The pressure on the NHS could, of course, be lessened in future if we paid more attention to prevention, yet the Government had to be led kicking and screaming into agreeing some kind of sugar tax to reduce child obesity. The measures announced lack ambition. They should be broader and introduced sooner, but at least they are something. But where is the long-promised child obesity strategy? And what about putting fluoride in all our drinking water to prevent children getting tooth decay and having to go into hospital for extraction? What about fortifying flour with vitamin B to prevent neural tube disease? What is being done about the quality of the air we breathe? Why did Boris Johnson suppress the report about the terrible state of air pollution in London? We need to be told. Then there was the further cut in public health spending, attacking the very local services that help people to stop smoking, get active, avoid unwanted pregnancy and all the other things that local authorities try to do for their residents. This is all so short-sighted, but, if it were reversed, what a difference all these measures would make to rates of heart disease, stroke, diabetes and the sustainability of the NHS.

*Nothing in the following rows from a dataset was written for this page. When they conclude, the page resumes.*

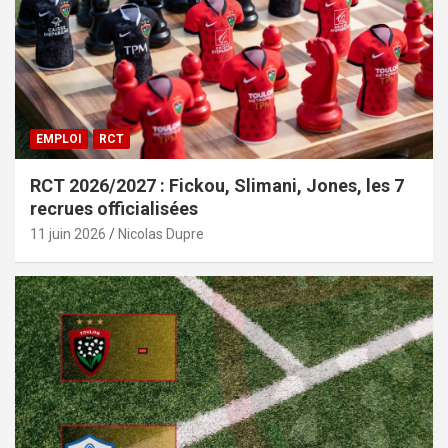
EMPLOI
RCT
RCT 2026/2027 : Fickou, Slimani, Jones, les 7
recrues officialisées
11 juin 2026
Nicolas Dupre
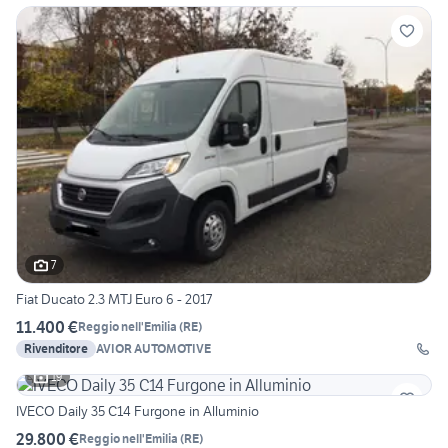
7
Fiat Ducato 2.3 MTJ Euro 6 - 2017
11.400 €
Reggio nell'Emilia
(
RE
)
Rivenditore
AVIOR AUTOMOTIVE
19
IVECO Daily 35 C14 Furgone in Alluminio
29.800 €
Reggio nell'Emilia
(
RE
)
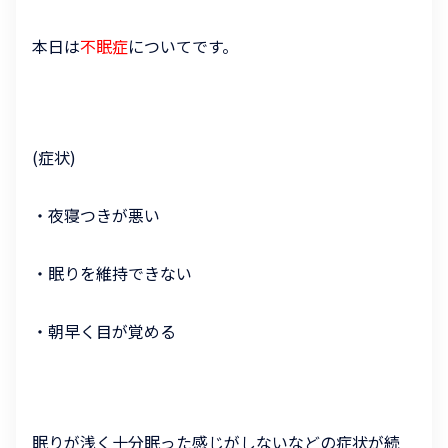
本日は
不眠症
についてです。
(症状)
・夜寝つきが悪い
・眠りを維持できない
・朝早く目が覚める
眠りが浅く十分眠った感じがしないなどの症状が続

Savings could also be made on the drugs Bill. I wonder whether the Minister will tell us what progress is being made with the recommendations of the noble Lord, Lord Carter, on that. Will she also assure us that the Government will take notice of the recommendations in the report from the noble Lord, Lord O’Neill, published today, on the actions that must be taken nationally and internationally to combat the over- prescribing of antibiotics and the consequent rise of antibiotic-resistant micro-organisms—a global disaster waiting to happen?

What else should happen? We need some straight talking about the funding and capacity challenges our NHS faces and the steps needed for positive change. So although much of what needs to be done in health does not require the signature of Her Majesty, the Liberal Democrats propose a future of healthcare Bill to find solutions to these challenges, independent of interference from political parties, so that the NHS can continue to deliver health and care for future generations without detriment to its hard-working staff.